The creator of ChatGPT has created a free AI-generated text detection tool

OpenAI, the company behind DALL-E and ChatGPT, has released it Free tool which it says aims to “distinguish between human-type text and AI-type text.” Warns that the workbook is “not completely trusted” in Press release and “should not be used as a primary decision-making tool.” According to OpenAI, it can be useful in trying to determine if someone is trying to pass off generated text as something someone typed.

The tool, known as a classifier, is relatively simple, although you must have a free OpenAI account to use it. Just paste text into a box, click a button, and it will tell you if it thinks the text is very unlikely, unlikely, unclear whether it was AI-generated, or likely to be.

In tests, it identified 26 percent of AI-written text as “likely AI-written.”

OpenAI says in its press release that it trained the model running the tool using “human-type and AI-typed text pairs on the same topic.”

However, it does offer some caveats about using the tool. Above the text box, the company notes some limitations:

It requires a minimum of 1000 characters, which is approximately 150 – 250 words.

The classifier is not always accurate; It can be mistaken for AI-generated text and human-typed text.

The AI-generated text can be easily edited to avoid the workbook.

The classifier is likely to be mistaken for text written by children and for texts that are not in English, because it has been trained mainly on English content written by adults.

The company also says that it will sometimes “incorrectly but confidently” classify human-written text as from an AI, especially if it is very different from anything in the training data. He explains that the workbook is still very much a “work in progress”.

These warnings seem justified — I’ve run a few snippets of my own work through the tool, and they’re all marked “Highly Unlikely to Be Produced by AI.” (Fooled them again.) However, he also said that it was not clear if This is amazing Buzzfeed News Article Written by AI, despite the notice at the bottom that says “This article was written entirely by ChatGPT.”

I also got a “blurred” result for Some Articles written by CNET MoneyWith others Getting a Rating “unlikely”. The outlet says these articles were “helped by an AI engine and reviewed, verified, and edited by our editorial staff,” so there’s likely to be some human editing in there (especially since Cnet He added corrections to more than half of them). While CnetThe owner didn’t say what specific system he uses for the articles, my co-worker Miya Sato reports that she uses a tool called Wordsmith for some of her content. OpenAI says its tool isn’t just for GPT, and that it should detect “text written by AI from a variety of providers.”

I don’t mean to imply that the OpenAI classifier doesn’t work at all. I ran Some Examples from ChatGPT replies that People have posted through it, and most of them are marked as “likely” or “likely” AI-generated.

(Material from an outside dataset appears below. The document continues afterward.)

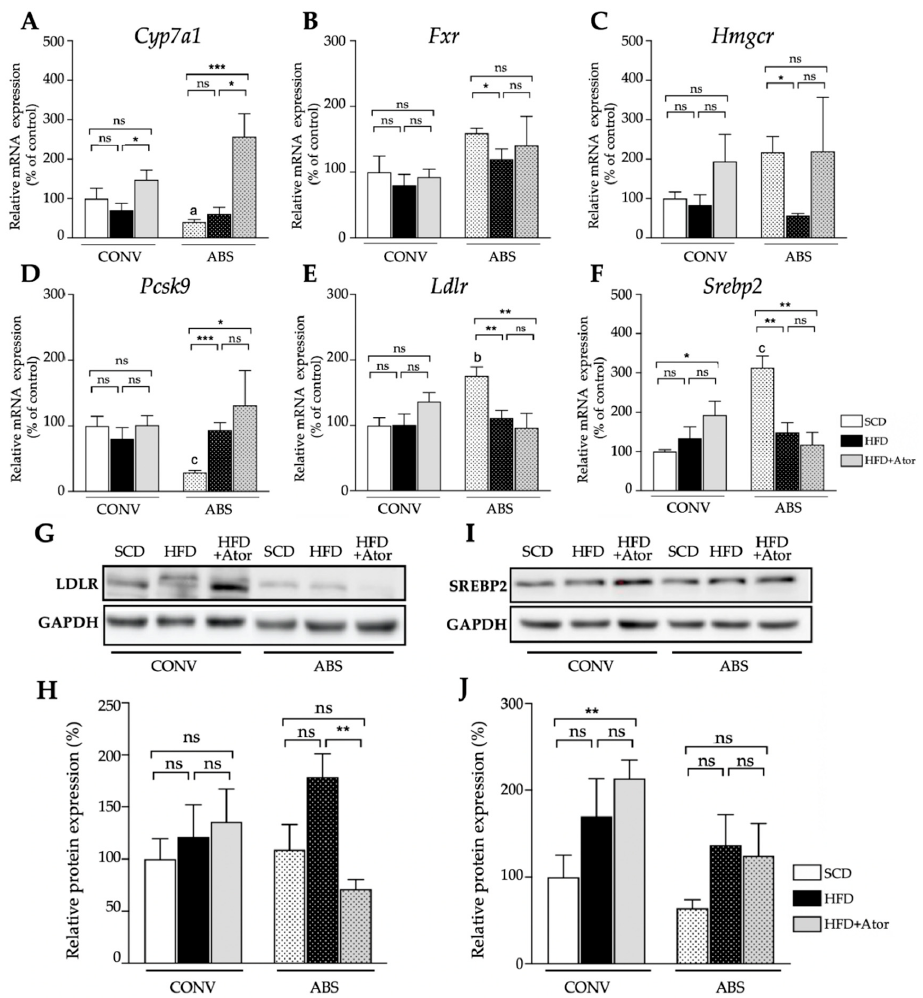
Figure 6. Hepatic genes and proteins. ( A – F ): Hepatic expression of genes involved in cholesterol metabolism and their alteration upon HFD + atorvastatin treatment in CONV ( n = 15) and ABS ( n = 19) mice. ( G – J ): Hepatic protein expression of sterol regulatory element-binding protein 2 ( Srebp 2) and ldl receptor ( Ldlr ) gene expression by atorvastatin in ABS ( n = 12) mice as compared to CONV ( n = 12) mice. The protein levels of srebp2 and ldlr were further evaluated by Western Blot (B). Error bars indicate SEM. * = p < 0.05, ** = p < 0.01; *** = p < 0.001.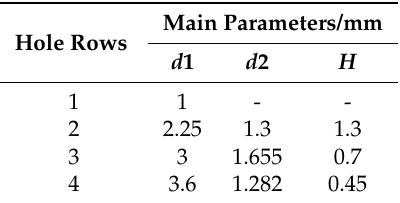
Table 4. Main film-hole configuration parameters of DD6 specimens.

OpenAI also says in its tests that the tool labeled AI-written text as “likely AI-written” 26 percent of the time and gave false AI detections 9 percent of the time, outperforming its previous AI-detected text detection tool. artificial.

OpenAI isn’t the first to create a tool for ChatGPT-generated text detection; After the chatbot went viral almost immediately, so did it Sites like GPTZerowhich was made by a student named Edward Tian to “discover plagiarism in artificial intelligence”

One place OpenAI is really focusing with this detection technology is education. Its press release states that “AI-based text identification was an important point of discussion among teachers,” as different schools interacted with ChatGPT through ban or embracing He. She. The company says it is “engaging with teachers in the US” to see what they see from ChatGPT in their classrooms and is asking for feedback from anyone involved in the education.